**Problem to solve:**
Copy the rows below word for word, everything from the line that contains "How many groups of bars are there?" down to the last of the rows, with both ends included. Leave the pictures out of your copy.

[The data Boundary: Start]

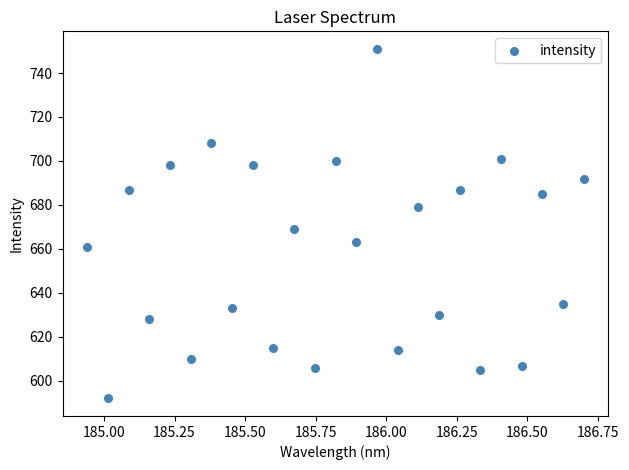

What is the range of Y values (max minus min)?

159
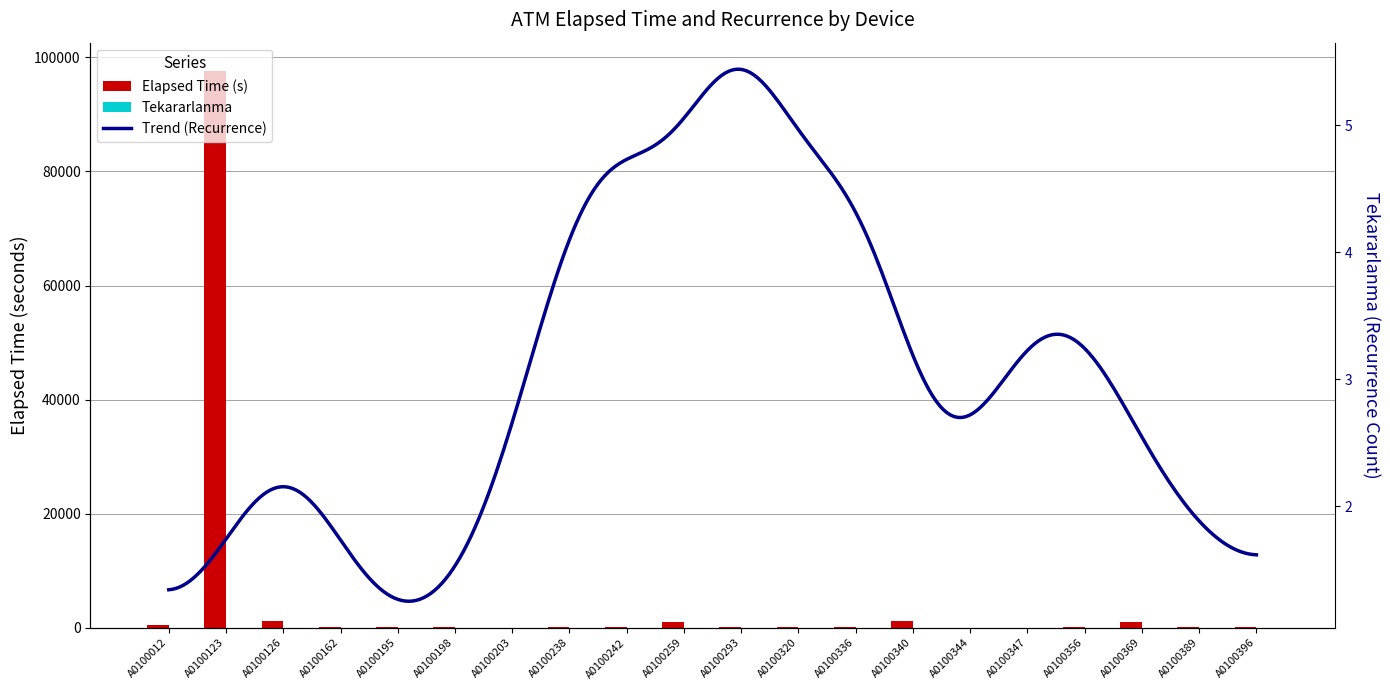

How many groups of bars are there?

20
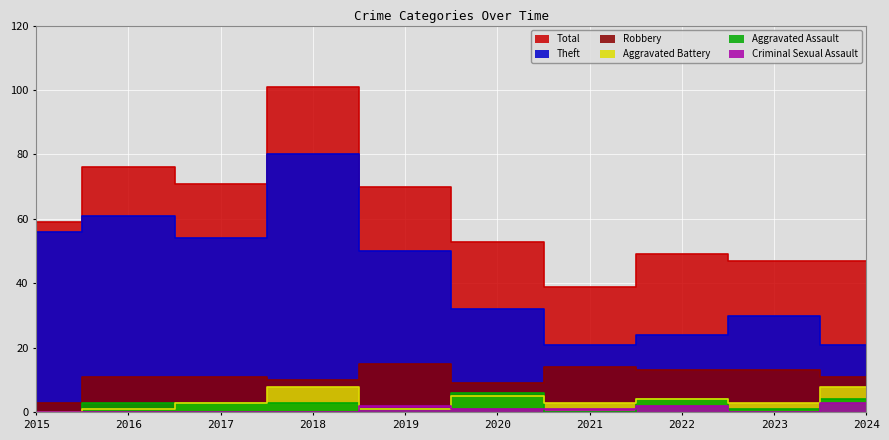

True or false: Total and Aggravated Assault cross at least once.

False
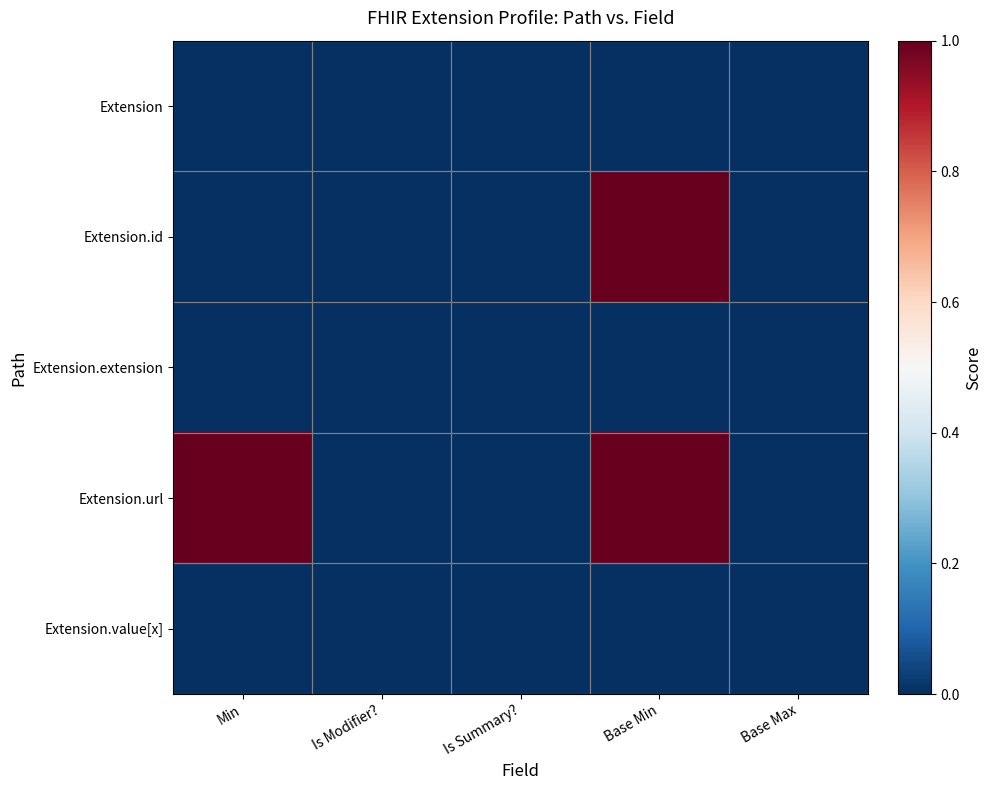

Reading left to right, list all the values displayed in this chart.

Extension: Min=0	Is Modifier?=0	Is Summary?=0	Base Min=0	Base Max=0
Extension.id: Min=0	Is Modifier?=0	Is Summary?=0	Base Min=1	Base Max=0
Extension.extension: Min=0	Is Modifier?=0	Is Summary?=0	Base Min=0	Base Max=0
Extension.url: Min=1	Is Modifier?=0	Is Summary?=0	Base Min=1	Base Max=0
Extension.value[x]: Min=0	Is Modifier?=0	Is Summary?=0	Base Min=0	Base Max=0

[The data Boundary: End]

**Answer area:**
How many groups of bars are there?

20

True or false: Total and Aggravated Assault cross at least once.

False

Reading left to right, list all the values displayed in this chart.

Extension: Min=0	Is Modifier?=0	Is Summary?=0	Base Min=0	Base Max=0
Extension.id: Min=0	Is Modifier?=0	Is Summary?=0	Base Min=1	Base Max=0
Extension.extension: Min=0	Is Modifier?=0	Is Summary?=0	Base Min=0	Base Max=0
Extension.url: Min=1	Is Modifier?=0	Is Summary?=0	Base Min=1	Base Max=0
Extension.value[x]: Min=0	Is Modifier?=0	Is Summary?=0	Base Min=0	Base Max=0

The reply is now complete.